My colleague Brean observes, even as he and the experts are emphasizing the social reasons to regard addiction as a disease, that there are also good nonsocial ones: he asserts that the idea “is more than just a sympathetic metaphor that reflects a desire to help rather than judge.” (Oh no! Not that!) For one thing, we know addiction is inherited — not just handed down within families, but truly passed along in the DNA. The problem there is that pretty much every measurable feature of the human personality, from IQ to introversion to food preferences, is inherited in precisely the same sense. Cheap gene sequencing has shown us that voting tendencies are inherited: which ones, I wonder, might count as diseases?
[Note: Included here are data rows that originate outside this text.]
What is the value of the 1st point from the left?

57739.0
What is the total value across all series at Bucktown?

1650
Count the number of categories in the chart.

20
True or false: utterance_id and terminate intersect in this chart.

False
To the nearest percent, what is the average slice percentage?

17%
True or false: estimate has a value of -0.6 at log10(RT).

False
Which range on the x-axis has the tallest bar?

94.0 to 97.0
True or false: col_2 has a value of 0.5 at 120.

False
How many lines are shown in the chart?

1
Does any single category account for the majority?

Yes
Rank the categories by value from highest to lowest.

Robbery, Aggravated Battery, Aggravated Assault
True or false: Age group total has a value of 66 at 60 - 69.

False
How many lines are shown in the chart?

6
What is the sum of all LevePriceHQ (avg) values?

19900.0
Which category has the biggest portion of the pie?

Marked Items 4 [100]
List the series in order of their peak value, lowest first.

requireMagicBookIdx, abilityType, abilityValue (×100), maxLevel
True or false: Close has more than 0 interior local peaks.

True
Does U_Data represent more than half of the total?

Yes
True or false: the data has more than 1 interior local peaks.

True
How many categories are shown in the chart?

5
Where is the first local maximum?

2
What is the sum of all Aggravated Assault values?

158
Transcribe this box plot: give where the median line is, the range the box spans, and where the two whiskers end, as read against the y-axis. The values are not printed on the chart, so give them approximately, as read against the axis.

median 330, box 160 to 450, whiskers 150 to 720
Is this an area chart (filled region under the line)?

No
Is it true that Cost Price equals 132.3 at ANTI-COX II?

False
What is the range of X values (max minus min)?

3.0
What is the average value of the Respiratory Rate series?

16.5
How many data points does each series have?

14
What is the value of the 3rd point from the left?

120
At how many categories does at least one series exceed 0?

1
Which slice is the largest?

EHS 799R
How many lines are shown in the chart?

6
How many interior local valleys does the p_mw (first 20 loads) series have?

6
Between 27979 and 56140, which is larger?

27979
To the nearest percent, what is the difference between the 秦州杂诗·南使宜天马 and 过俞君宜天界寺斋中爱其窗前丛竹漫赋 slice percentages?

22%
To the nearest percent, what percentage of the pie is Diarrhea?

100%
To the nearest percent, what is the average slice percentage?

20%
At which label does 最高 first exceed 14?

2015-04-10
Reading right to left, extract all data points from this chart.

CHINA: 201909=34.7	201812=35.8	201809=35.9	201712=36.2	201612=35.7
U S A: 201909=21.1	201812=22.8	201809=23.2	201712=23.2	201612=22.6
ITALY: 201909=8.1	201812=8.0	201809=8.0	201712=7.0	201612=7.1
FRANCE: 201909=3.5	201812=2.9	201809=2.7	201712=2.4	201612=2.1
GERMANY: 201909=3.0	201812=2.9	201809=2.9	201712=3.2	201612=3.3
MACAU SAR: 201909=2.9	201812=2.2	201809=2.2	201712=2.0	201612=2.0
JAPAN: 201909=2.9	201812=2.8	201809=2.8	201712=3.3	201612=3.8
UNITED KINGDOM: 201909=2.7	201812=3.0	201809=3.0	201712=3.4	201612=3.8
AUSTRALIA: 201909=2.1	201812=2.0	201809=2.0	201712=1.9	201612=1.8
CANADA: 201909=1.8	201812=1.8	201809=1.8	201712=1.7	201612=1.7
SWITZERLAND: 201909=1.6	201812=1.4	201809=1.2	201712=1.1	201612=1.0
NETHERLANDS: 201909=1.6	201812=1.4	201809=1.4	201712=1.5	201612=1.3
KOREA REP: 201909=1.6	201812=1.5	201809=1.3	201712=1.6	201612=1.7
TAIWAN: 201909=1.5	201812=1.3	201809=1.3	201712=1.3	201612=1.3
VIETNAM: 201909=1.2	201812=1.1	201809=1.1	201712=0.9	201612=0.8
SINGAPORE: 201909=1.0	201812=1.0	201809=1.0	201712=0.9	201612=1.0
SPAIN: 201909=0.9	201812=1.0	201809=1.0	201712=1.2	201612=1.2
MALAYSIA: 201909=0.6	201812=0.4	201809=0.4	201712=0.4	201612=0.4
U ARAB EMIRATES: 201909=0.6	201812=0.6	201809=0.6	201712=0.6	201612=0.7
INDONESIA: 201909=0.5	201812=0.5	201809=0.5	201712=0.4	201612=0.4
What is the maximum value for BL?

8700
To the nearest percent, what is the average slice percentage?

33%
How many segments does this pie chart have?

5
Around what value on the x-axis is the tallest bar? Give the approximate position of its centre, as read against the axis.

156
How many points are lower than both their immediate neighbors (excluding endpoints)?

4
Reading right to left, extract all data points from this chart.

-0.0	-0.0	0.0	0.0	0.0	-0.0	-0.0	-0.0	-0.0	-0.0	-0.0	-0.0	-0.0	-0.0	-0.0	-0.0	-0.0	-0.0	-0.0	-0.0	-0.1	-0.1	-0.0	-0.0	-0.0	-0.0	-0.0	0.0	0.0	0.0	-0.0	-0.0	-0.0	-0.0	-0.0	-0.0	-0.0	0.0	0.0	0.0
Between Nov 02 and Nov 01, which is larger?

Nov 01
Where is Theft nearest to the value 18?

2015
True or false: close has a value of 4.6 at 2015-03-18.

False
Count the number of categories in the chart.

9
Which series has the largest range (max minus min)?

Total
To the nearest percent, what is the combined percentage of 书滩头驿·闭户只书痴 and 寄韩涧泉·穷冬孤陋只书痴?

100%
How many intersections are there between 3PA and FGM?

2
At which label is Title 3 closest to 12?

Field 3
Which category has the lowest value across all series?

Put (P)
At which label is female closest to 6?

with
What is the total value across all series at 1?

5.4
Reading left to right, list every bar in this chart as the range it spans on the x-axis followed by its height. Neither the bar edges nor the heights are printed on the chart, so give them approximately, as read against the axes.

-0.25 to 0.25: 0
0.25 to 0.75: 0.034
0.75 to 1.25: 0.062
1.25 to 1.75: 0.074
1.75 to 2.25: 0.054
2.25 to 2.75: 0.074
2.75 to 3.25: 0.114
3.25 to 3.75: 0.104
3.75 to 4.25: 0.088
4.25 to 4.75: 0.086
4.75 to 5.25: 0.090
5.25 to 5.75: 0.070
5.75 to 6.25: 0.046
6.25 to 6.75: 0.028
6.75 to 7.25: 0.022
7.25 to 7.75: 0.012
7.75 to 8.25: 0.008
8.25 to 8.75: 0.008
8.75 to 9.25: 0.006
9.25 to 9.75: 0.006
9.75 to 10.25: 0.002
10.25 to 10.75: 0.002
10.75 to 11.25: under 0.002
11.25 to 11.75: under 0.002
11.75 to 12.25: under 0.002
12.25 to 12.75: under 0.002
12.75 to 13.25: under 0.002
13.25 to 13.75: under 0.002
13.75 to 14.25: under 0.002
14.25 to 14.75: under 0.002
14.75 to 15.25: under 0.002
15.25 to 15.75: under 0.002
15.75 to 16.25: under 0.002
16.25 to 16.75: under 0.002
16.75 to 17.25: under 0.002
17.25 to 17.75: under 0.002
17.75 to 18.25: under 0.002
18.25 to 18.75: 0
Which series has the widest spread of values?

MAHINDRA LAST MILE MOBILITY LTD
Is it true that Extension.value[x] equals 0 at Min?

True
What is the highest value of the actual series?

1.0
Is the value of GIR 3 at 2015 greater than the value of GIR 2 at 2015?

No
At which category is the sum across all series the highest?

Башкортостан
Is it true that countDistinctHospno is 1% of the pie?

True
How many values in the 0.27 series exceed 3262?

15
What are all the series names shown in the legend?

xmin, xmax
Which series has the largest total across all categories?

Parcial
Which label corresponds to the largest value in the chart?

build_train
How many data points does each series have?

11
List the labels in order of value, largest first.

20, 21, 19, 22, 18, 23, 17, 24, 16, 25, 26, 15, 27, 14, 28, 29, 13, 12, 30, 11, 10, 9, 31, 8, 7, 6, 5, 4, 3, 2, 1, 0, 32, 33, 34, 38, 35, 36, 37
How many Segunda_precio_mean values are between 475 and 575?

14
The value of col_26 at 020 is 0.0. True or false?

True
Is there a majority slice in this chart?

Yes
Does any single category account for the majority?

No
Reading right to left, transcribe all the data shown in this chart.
Addiction, Brean adds, “can respond to systematic, biological, medical treatment, just like cancer or the flu.” But surely the whole issue with addiction is that there is, in fact, no pill for it. There are chemical devices that can help by diminishing the pleasant neurological effects of the harmful habit, but they never seem to make much permanent headway in medical practice despite everyone’s understanding that addiction is a disease. And no one ever administers them without large helpings of therapy and “support.” This is, for some reason, not required with Tamiflu.
The whole issue with addiction is that there is, in fact, no pill for it
Since everything about us is ultimately physiological, maybe it is the social criterion that really decides this issue: maybe addiction is really a disease because we have decided that it is, and that’s all. But this leaves us with an obvious gap in the labour arbitrator’s reasoning. Not all nurses who are genuinely addicted to Dilaudid are necessarily going to steal it or forge requisitions for it.
If addiction is a disease, and if these ostensibly unethical behaviours really are just disease symptoms, I have some bad news about the hopes for “destigmatization” and social acceptance that the advocates of the disease model express: they are worse than futile. If addiction is merely a powerful, biologically ingrained habit, anyone might choose to hire, or associate with, or assist someone who has it — perhaps on the basis of the patient’s own assurances that they are fighting to be well. If addicts just have a disease that foreordains that they will steal from you and lie to you, well, that’s very different, isn’t it?